The significant positive association between the D614G substitution and Rt is biologically reasonable and consistent with findings in previous studies. The few (but key) AA substitutions may vary the three-dimensional structure of the protein as well as influence the receptor binding process in which a pathogen invades host cells. Previous analysis implied that the D614G substitution may alter the conformation of the S protein and thus may theoretically functionally enhance receptor binding capacity [19, 20, 49, 50], leading to an increase in SARS-CoV-2 transmissibility and pathogenicity [51]. Similarly, we learn from the influenza virus that major antigenic changes can be caused by a single AA substitution related to the receptor binding domain (RBD) [52]. Our analytical framework is data-driven and can be extended to study other infectious diseases.

For the limitations of this study, we have the following remarks. First, the reconstruction of Rt relies on the setting of the generation time (GT). We modeled the distribution of COVID-19 GT as a fixed Gamma distribution, which follows previous findings [28,29,30,31,32]. In a real-world situation, the time interval between the transmission generations could be variable [42, 53], which may affect the estimation of Rt. However, the changes in Rt estimates due to slight variations in GT are negligible [42]. We remark that this issue is unlikely to affect our main conclusion, and our model can be extended to a more complex context with the available time-varying GT data. Second, for the Rt estimation parts, C(t) should be the number of COVID-19 cases onset at time t. However, because the data by onset are unavailable, we adopted the current dataset by reporting data as a proxy for the COVID-19 incidence time series. If one considers a constant reporting lag, the Rt estimates will be in exactly the same trends but shifted for the reporting lag. Considering that a similar reporting delay also occurred for the SARS-CoV-2 sequencing data, the effects of the two reporting lags may be counteracted.

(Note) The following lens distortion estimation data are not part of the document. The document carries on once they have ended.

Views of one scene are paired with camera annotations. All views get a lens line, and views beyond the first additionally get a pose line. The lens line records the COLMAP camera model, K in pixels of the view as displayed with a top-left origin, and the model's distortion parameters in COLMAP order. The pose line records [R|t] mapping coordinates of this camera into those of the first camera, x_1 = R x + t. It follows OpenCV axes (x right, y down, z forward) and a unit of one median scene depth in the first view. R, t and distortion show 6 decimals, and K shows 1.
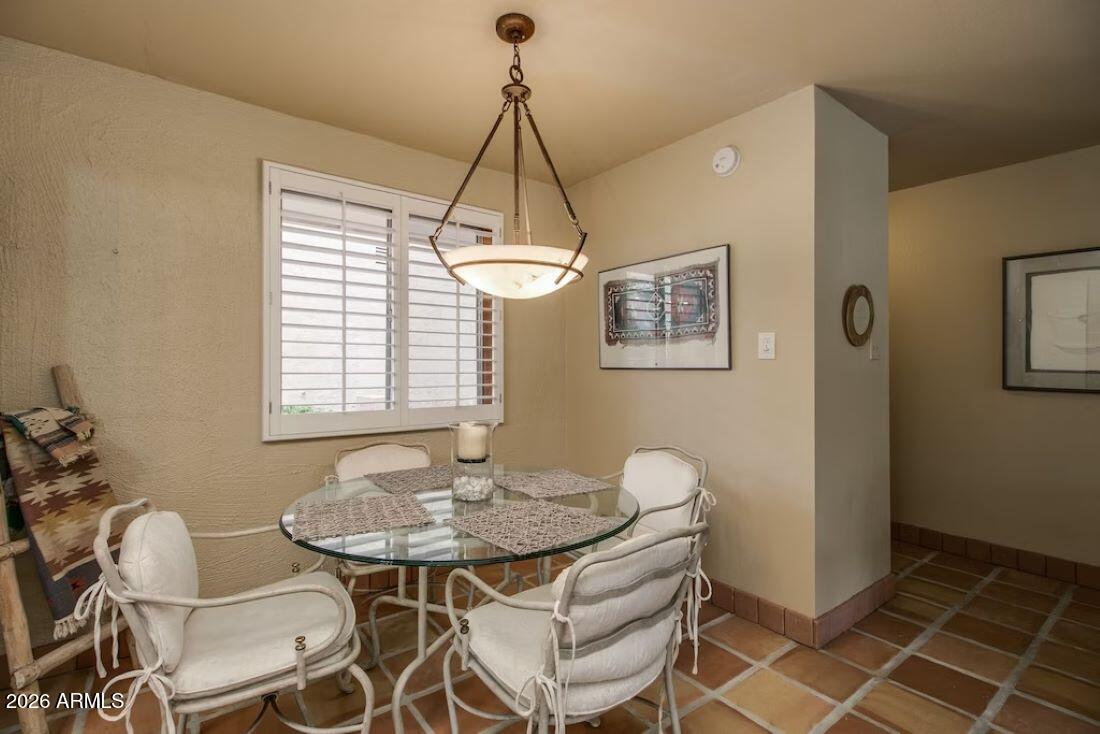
lens RADIAL K [[513.5, 0, 536.2], [0, 513.5, 352.6], [0, 0, 1]] dist [0.017328, -0.009536]
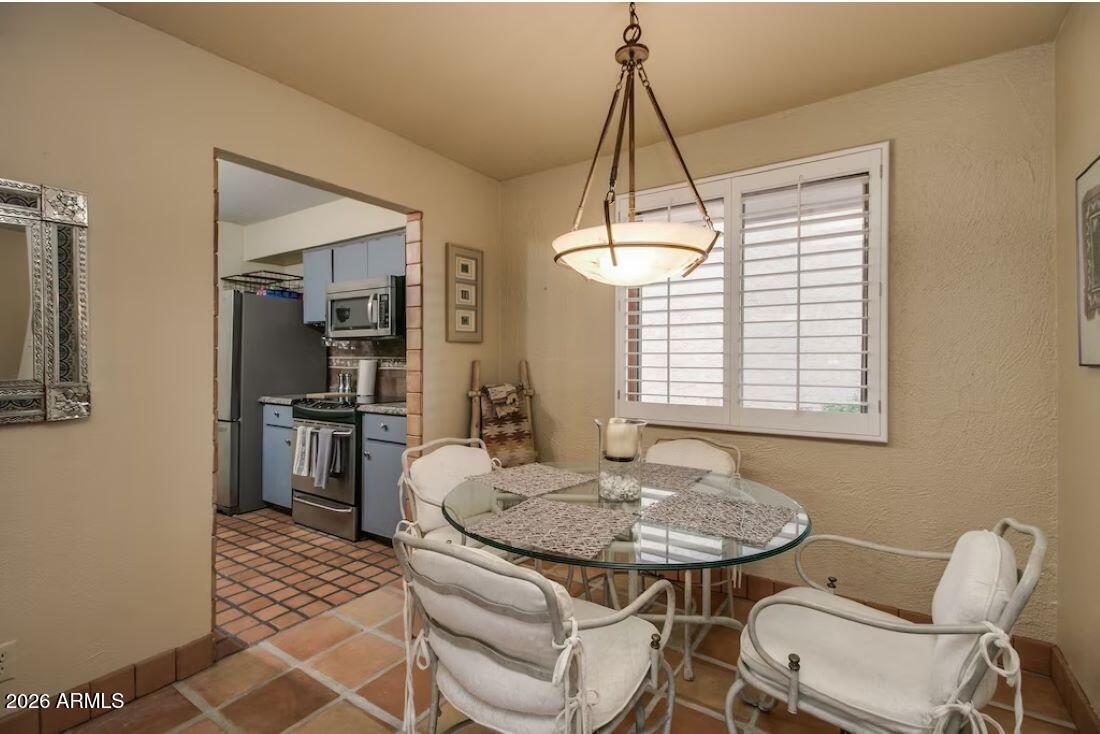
lens RADIAL K [[513.5, 0, 552.7], [0, 513.5, 349.5], [0, 0, 1]] dist [0.017328, -0.009536]
pose [[0.319433, -0.022644, -0.947338, 0.477180], [0.024154, 0.999584, -0.015749, 0.011356], [0.947301, -0.017851, 0.319847, 0.361763]]
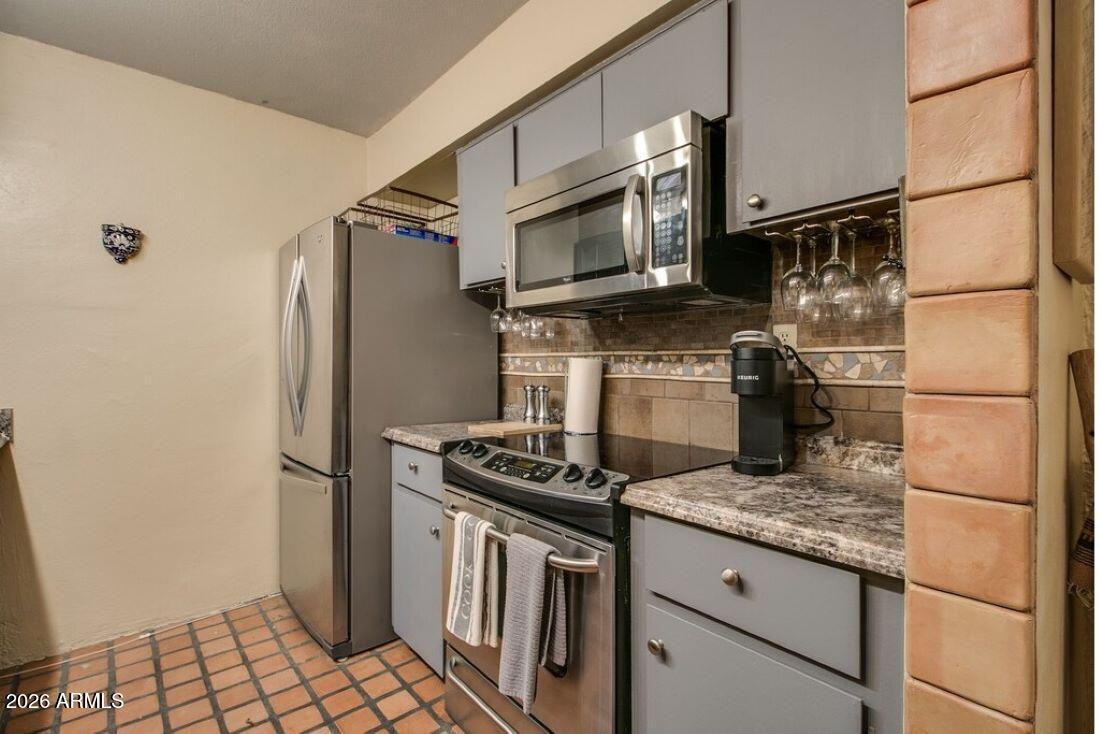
lens RADIAL K [[513.5, 0, 542.7], [0, 513.5, 372.0], [0, 0, 1]] dist [0.017328, -0.009536]
pose [[0.055413, 0.007663, -0.998434, -0.361845], [0.021469, 0.999730, 0.008865, 0.016858], [0.998233, -0.021926, 0.055233, 0.239024]]
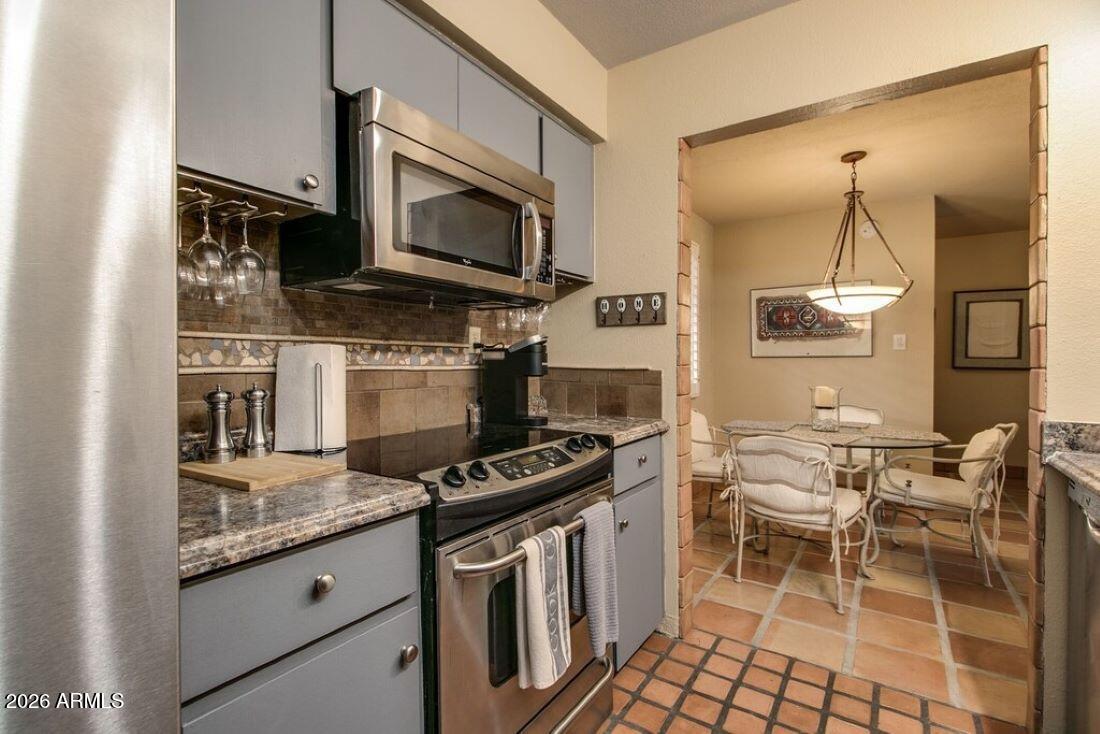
lens RADIAL K [[513.5, 0, 538.5], [0, 513.5, 357.8], [0, 0, 1]] dist [0.017328, -0.009536]
pose [[0.948437, -0.001318, 0.316963, -0.995100], [-0.006000, 0.999738, 0.022109, 0.006010], [-0.316909, -0.022871, 0.948180, -0.197612]]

We note that this approximation in our analysis is unlikely to affect the conclusion in this study. In addition, with detailed reporting lag information of each individual case, adjustment for the reporting delay can surely be carried out based on our current analytical framework. Third, as a data-driven study, the estimated association should be interpreted with caution. With ecological settings, our analysis provides statistical evidence about the likelihood of causality, but the findings in this study cannot guarantee causality, which needs further biomedical experiments with a more sophisticated context.

Conclusions

Our findings show a link between the molecular-level mutation activity of SARS-CoV-2 and population-level COVID-19 transmission to provide further evidence for a positive association between the D614G substitution and Rt. Future studies exploring the mechanism between SARS-CoV-2 mutations and COVID-19 infectivity are warranted.